How to complete this task:
Produce a verbatim copy of the following records, leaving out all pictures.

Dataset:

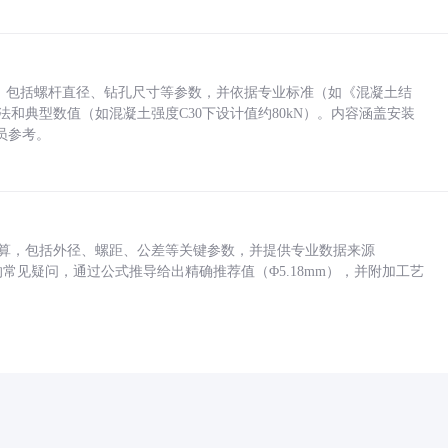
力，包括螺杆直径、钻孔尺寸等参数，并依据专业标准（如《混凝土结
方法和典型数值（如混凝土强度C30下设计值约80kN）。内容涵盖安装
员参考。
底孔计算，包括外径、螺距、公差等关键参数，并提供专业数据来源
孔尺寸的常见疑问，通过公式推导给出精确推荐值（Φ5.18mm），并附加工艺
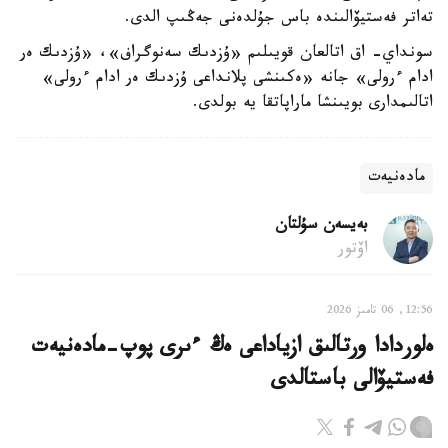
تەاتر فەستيۆالىندە باس جۇلدەنى جەڭىپ الدى.
سونداي- اق اتالعان قويىلىم «ۇزدىك سەنوگراف»، «ۇزدىك ەر
ادام ءرولى» جانە «ەكىنشى پلانداعى ۇزدىك ەر ادام ءرولى»
اتالىمدارى بويىنشا ماراپاتقا يە بولدى.
مادەنيەت
بەيسەن سۇلتان
اۆتور
12:56, 06 تامىز 2026
ەلوردادا ورتالىق ازياداعى ەڭ ءىرى پوپ-مادەنيەت
فەستيۆالى باستالدى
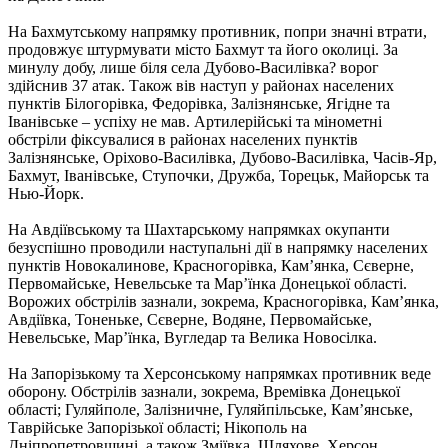
На Бахмутському напрямку противник, попри значні втрати,
продовжує штурмувати місто Бахмут та його околиці. За
минулу добу, лише біля села Дубово-Василівка? ворог
здійснив 37 атак. Також вів наступ у районах населених
пунктів Білогорівка, Федорівка, Залізнянське, Ягідне та
Іванівське – успіху не мав. Артилерійські та мінометні
обстріли фіксувалися в районах населених пунктів
Залізнянське, Оріхово-Василівка, Дубово-Василівка, Часів-Яр,
Бахмут, Іванівське, Ступочки, Дружба, Торецьк, Майорськ та
Нью-Йорк.
На Авдіївському та Шахтарському напрямках окупанти
безуспішно проводили наступальні дії в напрямку населених
пунктів Новокалинове, Красногорівка, Кам’янка, Сєверне,
Первомайське, Невельське та Мар’їнка Донецької області.
Ворожих обстрілів зазнали, зокрема, Красногорівка, Кам’янка,
Авдіївка, Тоненьке, Сєверне, Водяне, Первомайське,
Невельське, Мар’їнка, Вугледар та Велика Новосілка.
На Запорізькому та Херсонському напрямках противник веде
оборону. Обстрілів зазнали, зокрема, Времівка Донецької
області; Гуляйполе, Залізничне, Гуляйпільське, Кам’янське,
Таврійське Запорізької області; Нікополь на
Дніпропетровщині, а також Зміївка, Шляхове, Херсон,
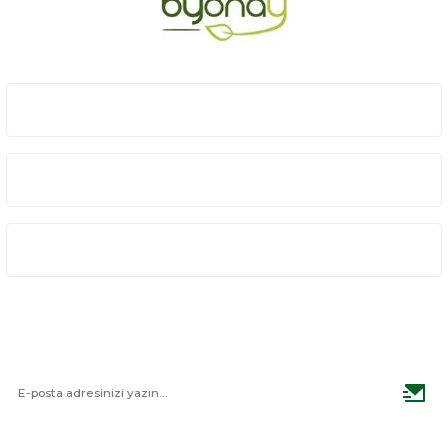
Gönder
Üyelik
Kurumsal
Alışveriş
E-BÜLTEN
Haber listemize kayıt olarak kampanyalardan haberdar
olabilirsiniz.
BİZİ TAKİP EDİN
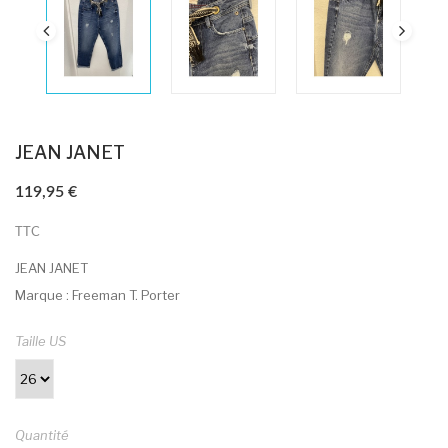
JEAN JANET
119,95 €
TTC
JEAN JANET
Marque : Freeman T. Porter
Taille US
Quantité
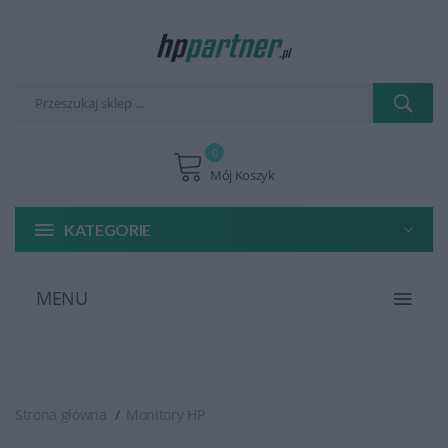
0
Mój Koszyk
KATEGORIE
MENU
Strona główna
Monitory HP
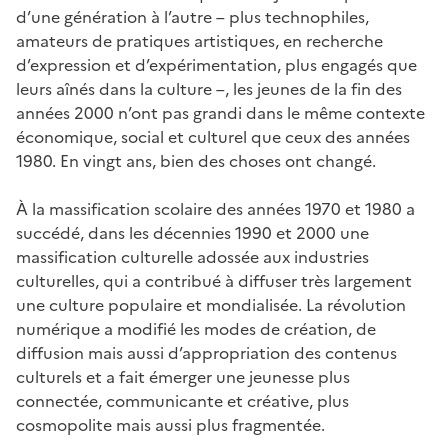
d’une génération à l’autre – plus technophiles,
amateurs de pratiques artistiques, en recherche
d’expression et d’expérimentation, plus engagés que
leurs aînés dans la culture –, les jeunes de la fin des
années 2000 n’ont pas grandi dans le même contexte
économique, social et culturel que ceux des années
1980. En vingt ans, bien des choses ont changé.
À la massification scolaire des années 1970 et 1980 a
succédé, dans les décennies 1990 et 2000 une
massification culturelle adossée aux industries
culturelles, qui a contribué à diffuser très largement
une culture populaire et mondialisée. La révolution
numérique a modifié les modes de création, de
diffusion mais aussi d’appropriation des contenus
culturels et a fait émerger une jeunesse plus
connectée, communicante et créative, plus
cosmopolite mais aussi plus fragmentée.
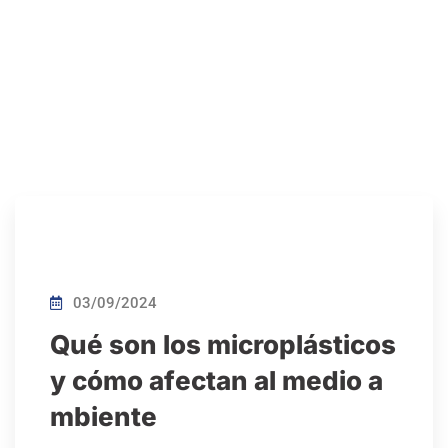
03/09/2024
Qué son los microplásticos
y cómo afectan al medio a
mbiente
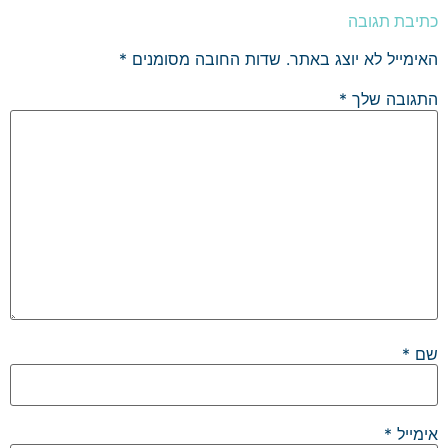
כתיבת תגובה
האימייל לא יוצג באתר.
שדות החובה מסומנים
*
התגובה שלך
*
שם
*
אימייל
*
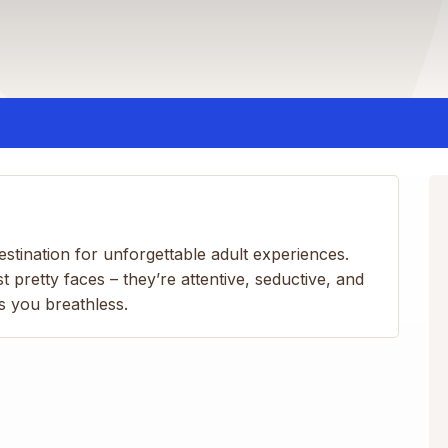
stination for unforgettable adult experiences.
 pretty faces – they’re attentive, seductive, and
s you breathless.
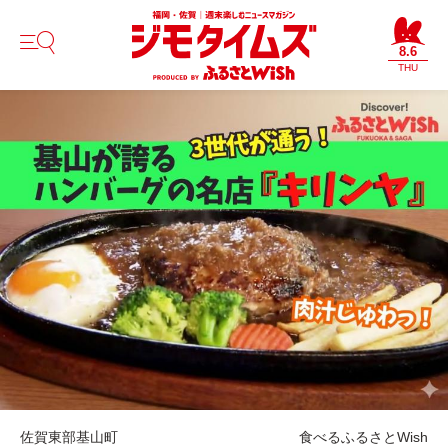
8.6
THU
佐賀東部
基山町
食べる
ふるさとWish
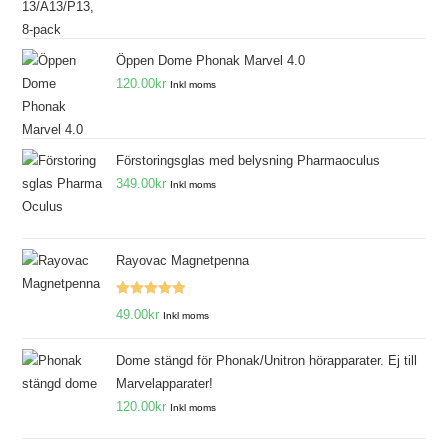
Öppen Dome Phonak Marvel 4.0
120.00
kr
Inkl moms
Förstoringsglas med belysning Pharmaoculus
349.00
kr
Inkl moms
Rayovac Magnetpenna
Betygsatt
49.00
kr
Inkl moms
5.00
av 5
Dome stängd för Phonak/Unitron hörapparater. Ej till
Marvelapparater!
120.00
kr
Inkl moms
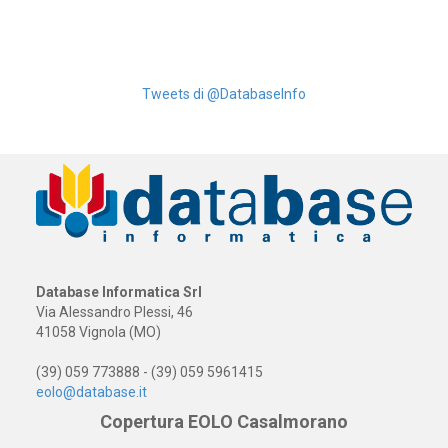
Tweets di @DatabaseInfo
Database Informatica Srl
Via Alessandro Plessi, 46
41058 Vignola (MO)
(39) 059 773888 - (39) 059 5961415
eolo@database.it
Copertura EOLO Casalmorano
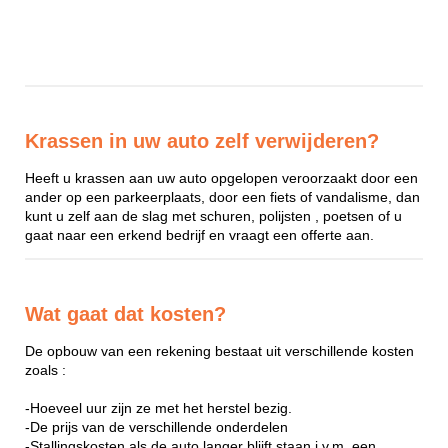
Krassen in uw auto zelf verwijderen?
Heeft u krassen aan uw auto opgelopen veroorzaakt door een
ander op een parkeerplaats, door een fiets of vandalisme, dan
kunt u zelf aan de slag met schuren, polijsten , poetsen of u
gaat naar een erkend bedrijf en vraagt een offerte aan.
Wat gaat dat kosten?
De opbouw van een rekening bestaat uit verschillende kosten
zoals :
-Hoeveel uur zijn ze met het herstel bezig.
-De prijs van de verschillende onderdelen
-Stallingskosten als de auto langer blijft staan i.v.m. een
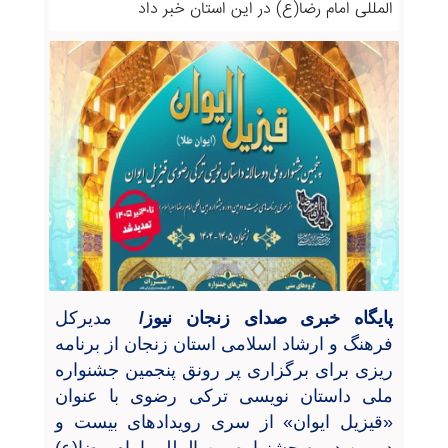
المللی امام رضا(ع) در این استان خبر داد
پایگاه خبری صدای زنجان نیوز/
مدیرکل
فرهنگ و ارشاد اسلامی استان زنجان از برنامه
ریزی برای برگزاری پر رونق پنجمین جشنواره
ملی داستان نویسی ترکی رضوی با عنوان
«قیزیل ایوان» از سری رویدادهای بیست و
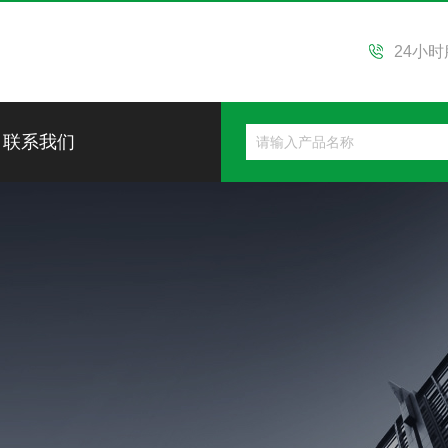
24小
联系我们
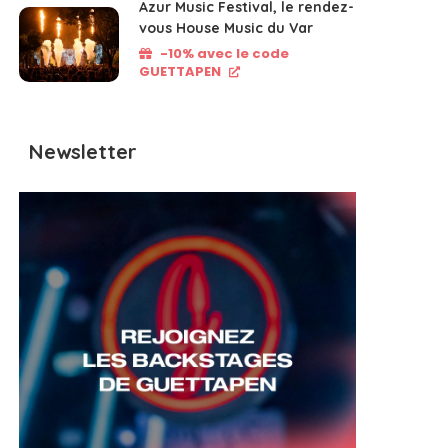
Azur Music Festival, le rendez-
vous House Music du Var
-10% avec le code
GUETTAPEN
Newsletter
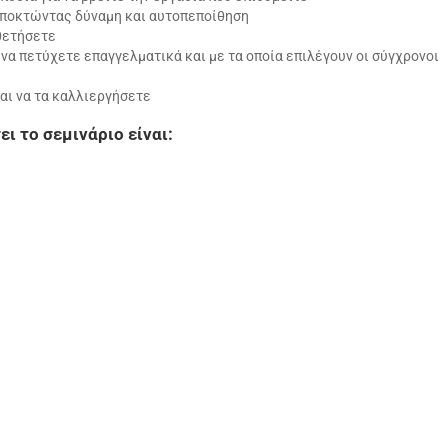
αποκτώντας δύναμη και αυτοπεποίθηση
οθετήσετε
ια να πετύχετε επαγγελματικά και με τα οποία επιλέγουν οι σύγχρονοι
και να τα καλλιεργήσετε
ι το σεμινάριο είναι:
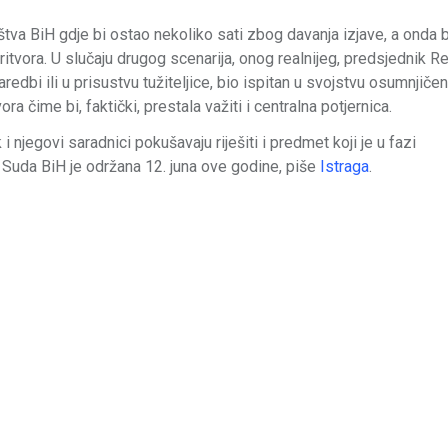
aštva BiH gdje bi ostao nekoliko sati zbog davanja izjave, a onda b
ritvora. U slučaju drugog scenarija, onog realnijeg, predsjednik R
redbi ili u prisustvu tužiteljice, bio ispitan u svojstvu osumnjiče
a čime bi, faktički, prestala važiti i centralna potjernica.
 njegovi saradnici pokušavaju riješiti i predmet koji je u fazi
uda BiH je održana 12. juna ove godine, piše
Istraga
.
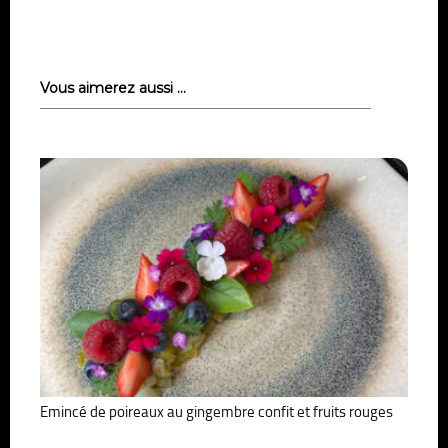
Vous aimerez aussi …
Emincé de poireaux au gingembre confit et fruits rouges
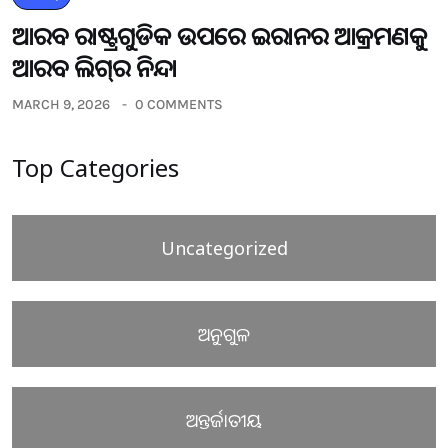
ଆରବ ରାଷ୍ଟ୍ରଗୁଡିକ ଉପରେ ଇରାନର ଆକ୍ରମଣକୁ
ଆରବ ଲିଗ୍‌ର ନିନ୍ଦା
MARCH 9, 2026
0 COMMENTS
Top Categories
Uncategorized
ଅନୁଗୁଳ
ଅନ୍ତର୍ଜାତୀୟ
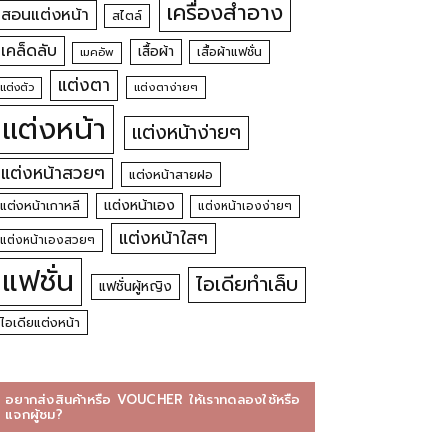
เครื่องสำอาง
สอนแต่งหน้า
สไตล์
เคล็ดลับ
เสื้อผ้า
เสื้อผ้าแฟชั่น
เมคอัพ
แต่งตา
แต่งตัว
แต่งตาง่ายๆ
แต่งหน้า
แต่งหน้าง่ายๆ
แต่งหน้าสวยๆ
แต่งหน้าสายฝอ
แต่งหน้าเอง
แต่งหน้าเกาหลี
แต่งหน้าเองง่ายๆ
แต่งหน้าใสๆ
แต่งหน้าเองสวยๆ
แฟชั่น
ไอเดียทำเล็บ
แฟชั่นผู้หญิง
ไอเดียแต่งหน้า
อยากส่งสินค้าหรือ VOUCHER ให้เราทดลองใช้หรือ
แจกผู้ชม?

Reply to the exercise:
力，包括螺杆直径、钻孔尺寸等参数，并依据专业标准（如《混凝土结
方法和典型数值（如混凝土强度C30下设计值约80kN）。内容涵盖安装
员参考。
底孔计算，包括外径、螺距、公差等关键参数，并提供专业数据来源
孔尺寸的常见疑问，通过公式推导给出精确推荐值（Φ5.18mm），并附加工艺
تەاتر فەستيۆالىندە باس جۇلدەنى جەڭىپ الدى.
سونداي- اق اتالعان قويىلىم «ۇزدىك سەنوگراف»، «ۇزدىك ەر
ادام ءرولى» جانە «ەكىنشى پلانداعى ۇزدىك ەر ادام ءرولى»
اتالىمدارى بويىنشا ماراپاتقا يە بولدى.
مادەنيەت
بەيسەن سۇلتان
اۆتور
12:56, 06 تامىز 2026
ەلوردادا ورتالىق ازياداعى ەڭ ءىرى پوپ-مادەنيەت
فەستيۆالى باستالدى
На Бахмутському напрямку противник, попри значні втрати,
продовжує штурмувати місто Бахмут та його околиці. За
минулу добу, лише біля села Дубово-Василівка? ворог
здійснив 37 атак. Також вів наступ у районах населених
пунктів Білогорівка, Федорівка, Залізнянське, Ягідне та
Іванівське – успіху не мав. Артилерійські та мінометні
обстріли фіксувалися в районах населених пунктів
Залізнянське, Оріхово-Василівка, Дубово-Василівка, Часів-Яр,
Бахмут, Іванівське, Ступочки, Дружба, Торецьк, Майорськ та
Нью-Йорк.
На Авдіївському та Шахтарському напрямках окупанти
безуспішно проводили наступальні дії в напрямку населених
пунктів Новокалинове, Красногорівка, Кам’янка, Сєверне,
Первомайське, Невельське та Мар’їнка Донецької області.
Ворожих обстрілів зазнали, зокрема, Красногорівка, Кам’янка,
Авдіївка, Тоненьке, Сєверне, Водяне, Первомайське,
Невельське, Мар’їнка, Вугледар та Велика Новосілка.
На Запорізькому та Херсонському напрямках противник веде
оборону. Обстрілів зазнали, зокрема, Времівка Донецької
області; Гуляйполе, Залізничне, Гуляйпільське, Кам’янське,
Таврійське Запорізької області; Нікополь на
Дніпропетровщині, а також Зміївка, Шляхове, Херсон,
Gönder
Üyelik
Kurumsal
Alışveriş
E-BÜLTEN
Haber listemize kayıt olarak kampanyalardan haberdar
olabilirsiniz.
BİZİ TAKİP EDİN
JEAN JANET
119,95 €
TTC
JEAN JANET
Marque : Freeman T. Porter
Taille US
Quantité
0
Mój Koszyk
KATEGORIE
MENU
Strona główna
Monitory HP
d’une génération à l’autre – plus technophiles,
amateurs de pratiques artistiques, en recherche
d’expression et d’expérimentation, plus engagés que
leurs aînés dans la culture –, les jeunes de la fin des
années 2000 n’ont pas grandi dans le même contexte
économique, social et culturel que ceux des années
1980. En vingt ans, bien des choses ont changé.
À la massification scolaire des années 1970 et 1980 a
succédé, dans les décennies 1990 et 2000 une
massification culturelle adossée aux industries
culturelles, qui a contribué à diffuser très largement
une culture populaire et mondialisée. La révolution
numérique a modifié les modes de création, de
diffusion mais aussi d’appropriation des contenus
culturels et a fait émerger une jeunesse plus
connectée, communicante et créative, plus
cosmopolite mais aussi plus fragmentée.
03/09/2024
Qué son los microplásticos
y cómo afectan al medio a
mbiente
כתיבת תגובה
האימייל לא יוצג באתר.
שדות החובה מסומנים
*
התגובה שלך
*
שם
*
אימייל
*
stination for unforgettable adult experiences.
 pretty faces – they’re attentive, seductive, and
s you breathless.
8.6
THU
佐賀東部
基山町
食べる
ふるさとWish
Öppen Dome Phonak Marvel 4.0
120.00
kr
Inkl moms
Förstoringsglas med belysning Pharmaoculus
349.00
kr
Inkl moms
Rayovac Magnetpenna
Betygsatt
49.00
kr
Inkl moms
5.00
av 5
Dome stängd för Phonak/Unitron hörapparater. Ej till
Marvelapparater!
120.00
kr
Inkl moms
Tweets di @DatabaseInfo
Database Informatica Srl
Via Alessandro Plessi, 46
41058 Vignola (MO)
(39) 059 773888 - (39) 059 5961415
eolo@database.it
Copertura EOLO Casalmorano
Krassen in uw auto zelf verwijderen?
Heeft u krassen aan uw auto opgelopen veroorzaakt door een
ander op een parkeerplaats, door een fiets of vandalisme, dan
kunt u zelf aan de slag met schuren, polijsten , poetsen of u
gaat naar een erkend bedrijf en vraagt een offerte aan.
Wat gaat dat kosten?
De opbouw van een rekening bestaat uit verschillende kosten
zoals :
-Hoeveel uur zijn ze met het herstel bezig.
-De prijs van de verschillende onderdelen
-Stallingskosten als de auto langer blijft staan i.v.m. een
المللی امام رضا(ع) در این استان خبر داد
پایگاه خبری صدای زنجان نیوز/
مدیرکل
فرهنگ و ارشاد اسلامی استان زنجان از برنامه
ریزی برای برگزاری پر رونق پنجمین جشنواره
ملی داستان نویسی ترکی رضوی با عنوان
«قیزیل ایوان» از سری رویدادهای بیست و
24小
联系我们
Azur Music Festival, le rendez-
vous House Music du Var
-10% avec le code
GUETTAPEN
Newsletter
αποκτώντας δύναμη και αυτοπεποίθηση
οθετήσετε
ια να πετύχετε επαγγελματικά και με τα οποία επιλέγουν οι σύγχρονοι
και να τα καλλιεργήσετε
ι το σεμινάριο είναι:
aštva BiH gdje bi ostao nekoliko sati zbog davanja izjave, a onda b
ritvora. U slučaju drugog scenarija, onog realnijeg, predsjednik R
redbi ili u prisustvu tužiteljice, bio ispitan u svojstvu osumnjiče
a čime bi, faktički, prestala važiti i centralna potjernica.
 njegovi saradnici pokušavaju riješiti i predmet koji je u fazi
uda BiH je održana 12. juna ove godine, piše
Istraga
.
Vous aimerez aussi …
Emincé de poireaux au gingembre confit et fruits rouges
ଆରବ ରାଷ୍ଟ୍ରଗୁଡିକ ଉପରେ ଇରାନର ଆକ୍ରମଣକୁ
ଆରବ ଲିଗ୍‌ର ନିନ୍ଦା
MARCH 9, 2026
0 COMMENTS
Top Categories
Uncategorized
ଅନୁଗୁଳ
ଅନ୍ତର୍ଜାତୀୟ
เครื่องสำอาง
สอนแต่งหน้า
สไตล์
เคล็ดลับ
เสื้อผ้า
เสื้อผ้าแฟชั่น
เมคอัพ
แต่งตา
แต่งตัว
แต่งตาง่ายๆ
แต่งหน้า
แต่งหน้าง่ายๆ
แต่งหน้าสวยๆ
แต่งหน้าสายฝอ
แต่งหน้าเอง
แต่งหน้าเกาหลี
แต่งหน้าเองง่ายๆ
แต่งหน้าใสๆ
แต่งหน้าเองสวยๆ
แฟชั่น
ไอเดียทำเล็บ
แฟชั่นผู้หญิง
ไอเดียแต่งหน้า
อยากส่งสินค้าหรือ VOUCHER ให้เราทดลองใช้หรือ
แจกผู้ชม?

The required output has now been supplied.